Preheat the oven to 400 degrees F.

Heat up some water and start making the mac. Don't let it finish, though- cut it short by 2 minutes. Drain the pasta and add the flavor packet. Don't bother adding butter or milk- we won't need it. But DO allow a little of the cooking water to stay in the pan in order to mix the cheese into liquid.


In the meantime, microwave the fresh spinach for about a minute and half. Remove from microwave and roughly chop. I used kitchen scissors and it was a snap.

Microwave the cauliflower, if needed.
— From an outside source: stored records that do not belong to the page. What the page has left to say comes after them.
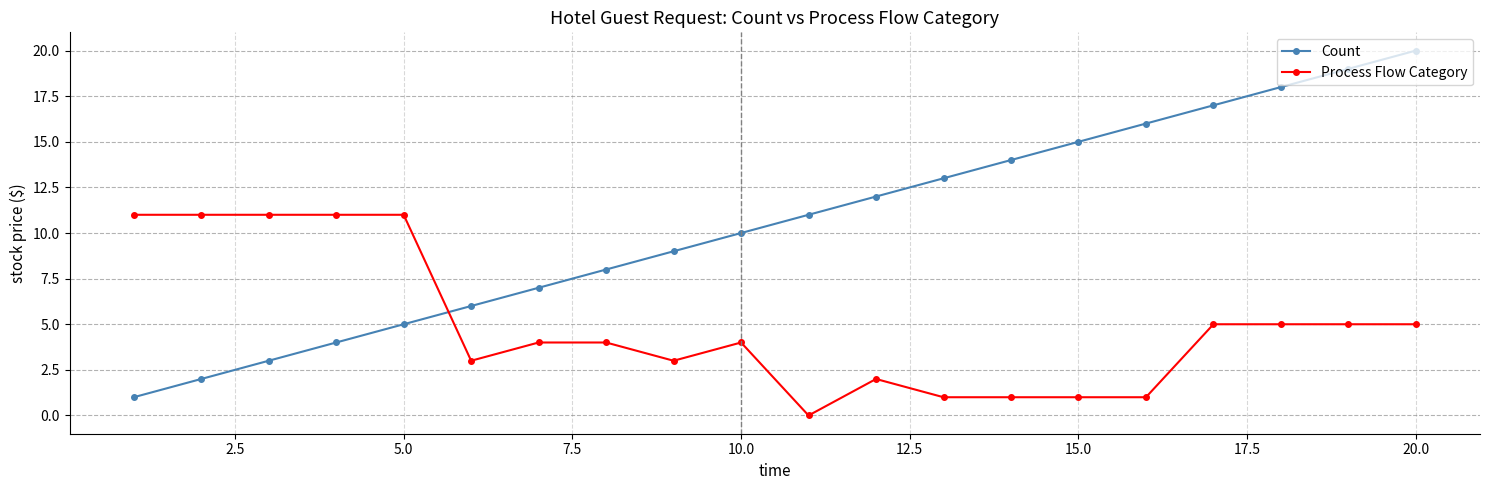

What are all the series names shown in the legend?

Count, Process Flow Category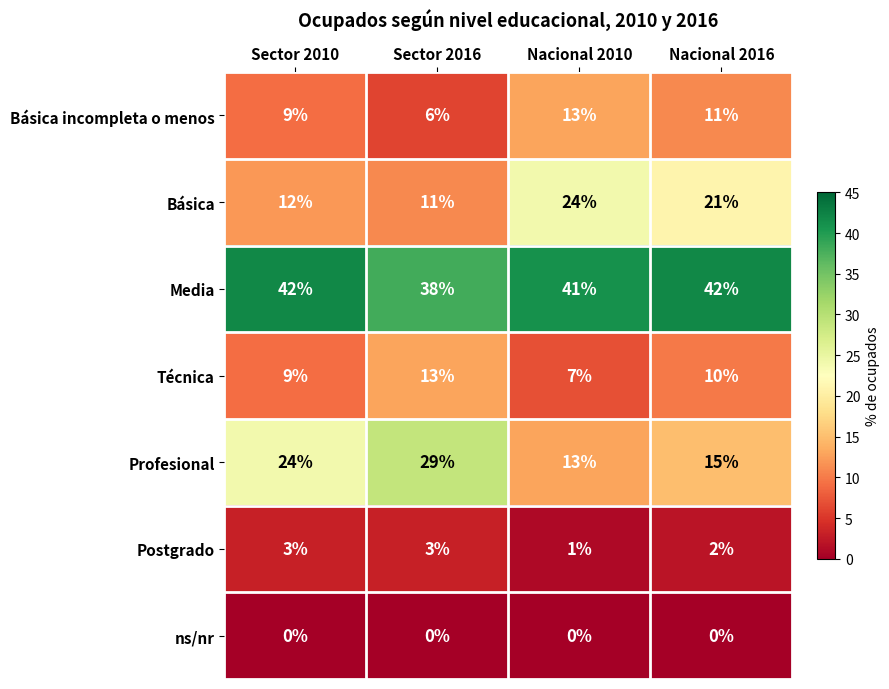

List the labels in order of Técnica value, largest first.

Sector 2016, Nacional 2016, Sector 2010, Nacional 2010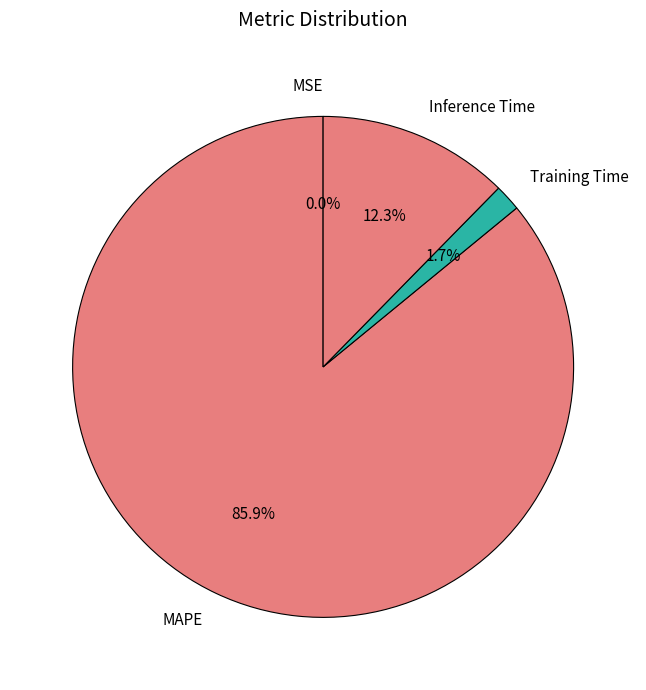

Which has a higher value, Training Time or Inference Time?

Inference Time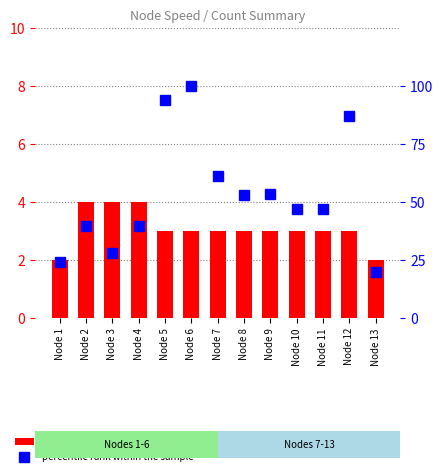

At which category is the sum across all series the highest?

Node 6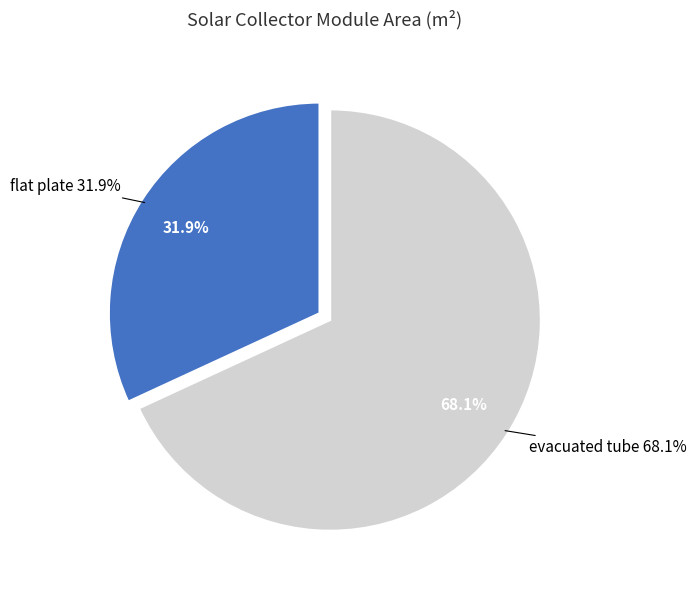

Between flat plate and evacuated tube, which is larger?

evacuated tube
Put it in a food processor and process until it's starting to look like sticky rice.


Break up the crackers, add to a dry processor bowl with the chia/flax/coconut mix, if desired, and process until it looks like coarse bread crumbs. Just as you finish, add a teaspoon of olive oil.


Mix the spinach, cauliflower and mac and cheese. As you mix, add salt and pepper to taste, and some herbs/spices if you want. When it's pretty well mixed and seasoned, add the egg whites and incorporate them. Also add the nutritional yeast flakes now if you're adding them.


Put this into a baking dish- I used an 8x8" pan and that was about right.

Top with the RyVita/flax/olive oil crumble. Stick it in the pre-heated oven. Set the timer for 20 minutes.

How you know it's done: take a forkful/spoonful. the hunk should retain its shape and the crust will stay in place.

Enjoy your guilt-free mac and cheese. You're welcome!

Note: you no doubt have substitution ideas. Explore them.  Can you use kale instead of spinach? Heckles yeah! Don't bother microwaving it beforehand and shred it into little pieces.

You may also wonder if you want this totally vegan. Of course! There are excellent Mac and Cheeze products out there. The egg white is not necessary, it just adds a nice low-calorie custardiness since you're basically stretching a box of mac and cheese to perhaps twice the original bulk. A little dash of unsweetened soy milk, make the mix a tad thinner, the milk will get absorbed by the pasta and make the texture more pleasant. Experiment!